My first tenant experience was great. They were quiet, they paid on time, they were courteous, they did not complain and often tried to fix problems themselves, they were mature… and did I mention that they were quiet?
The only downside (and this is a major downside) was that they broke their lease because one of them moved back overseas.
The second tenants were not so great. Although they seemed really nice at first and were very bubbly, they were a little too bubbly. It was also their first time moving out of their parent’s home. They had a lot of parties. I could hear them talking late into the night. It was a little too much. They were not quiet. They complained a lot. That being said, they did pay on time and I am glad that they were not more of a problem than they were (which really isn’t that bad).
My parents who are experienced landlords have had their fair share of terrible tenant experiences (TTE). One keyed my parent’s car, another took out all the light bulbs in the common hallway, and another turns up the radio all the time so that his pet birds have something to listen to.

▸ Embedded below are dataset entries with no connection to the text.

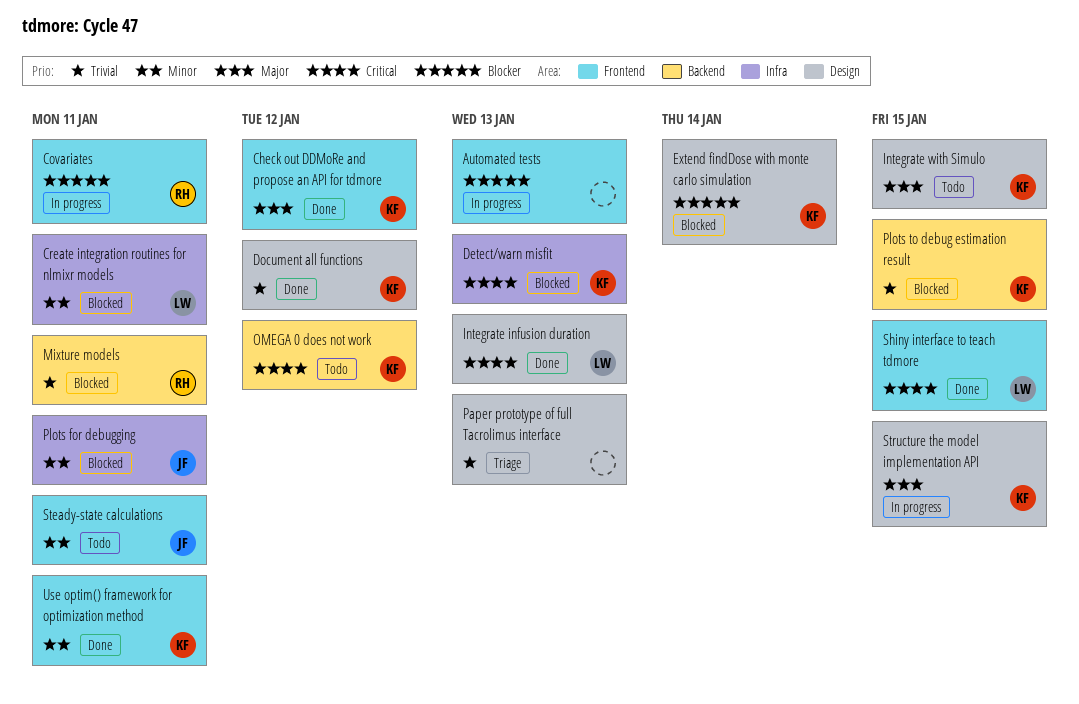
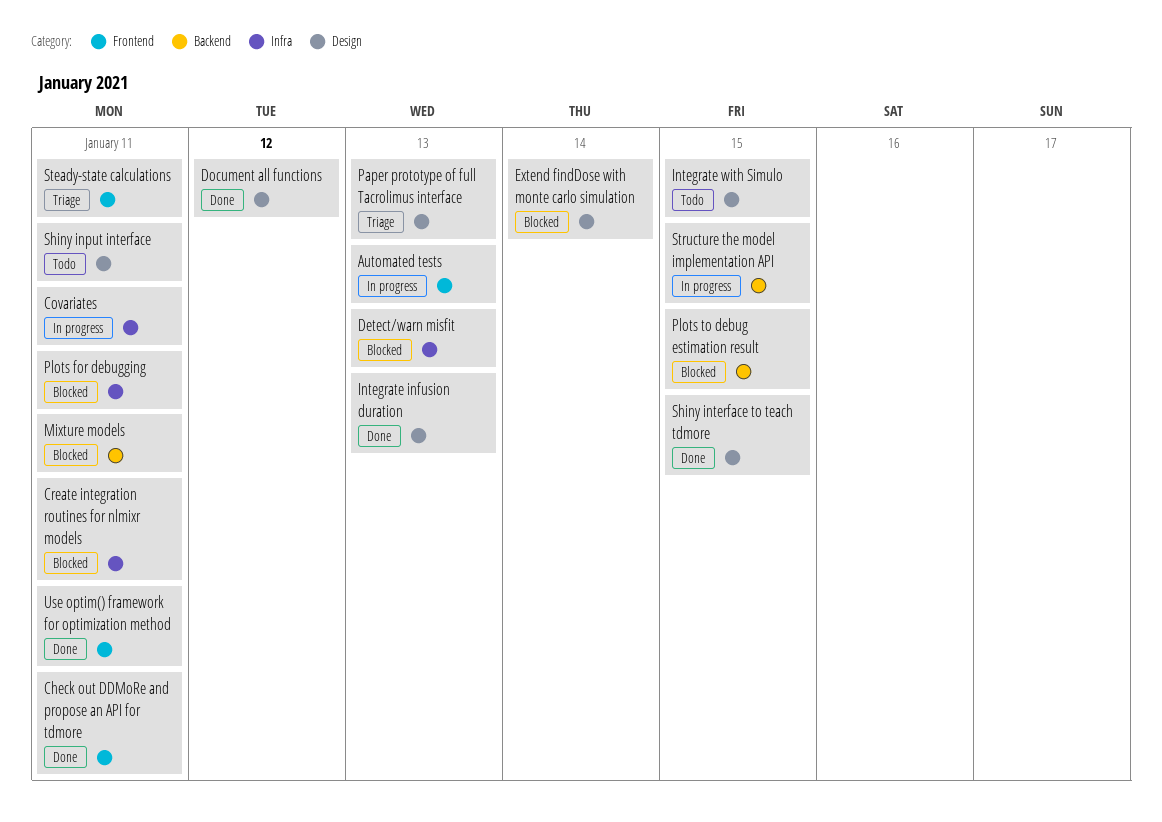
Check out DDMoRe and propose an API for tdmore, due: Jan 12 -> Jan 11
Covariates, label: Frontend -> Infra
OMEGA 0 does not work: present -> none
Shiny input interface: none -> present
Shiny interface to teach tdmore, label: Frontend -> Design
Steady-state calculations, status: Todo -> Triage
Structure the model implementation API, label: Design -> Backend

As you can see, selecting the right tenant is a pivotal step in making sure that your real estate rental income property isn’t a bust (and a huge headache).
Here are a few tips on how to avoid bad tenants:
Screen, Screen, Screen!
When you are having showings for the suite or apartment, make sure you are there or that you trust the person who you are hiring to be your property manager. Look at their dress, their demeanor, their mannerisms, and their behaviour. Do they seem really loud? Do they seem easy going? Do they seem like the complaining/ advocacy type who knows their tenant rights like the back of their hand? Did they show up on time?
Like Attracts Like
If you have a quality space to rent out then you will attract quality, responsible professionals. Update your place, put a fresh coat of paint on, watch Income Property for inspiration (or just watch it to see eye candy Scott McGillivray, yum), and make sure it looks good. It doesn’t hurt to stage the place too, though that’s an added cost (which is tax deductible by the way).
Back that A** Up
Well, not really, but back it up with documentation. Documentation is key. Have a rental application with their contact information, references, current address, employment etc. Have a residential tenancy agreement because it outlines all the rules that there are between landlord and tenant. Make sure you go over it carefully with them and obtain signatures and make copies of it. There are some economical documents on a website called Law Depot. Make sure you know that document like the back of your hand.
Another key document to have is the Move-In Inspection Report. Once you select your tenant after you screen, screen, and screen, meet your tenant for the move-in inspection report. It’s similar to screening the rental car for any damages that are existing except this is for a rental property and not a rental car. The Move-In Inspection Report allows for the tenant and the landlord to go through the property and assess for any pre-existing damages and note it. Any new damages that are not “normal wear and tear” after the lease agreement is finished, the tenant is responsible for this.
Hope for the Best but Prepare for the Worst
Even if you do an impeccable job of screening your tenants, you are bound to get a few duds from time to time, if you’ve been in the business for a long time. If you would rather spare yourself the hassle of bad tenants, you might want to consider investing in REITs, where you can invest in real estate without the risk.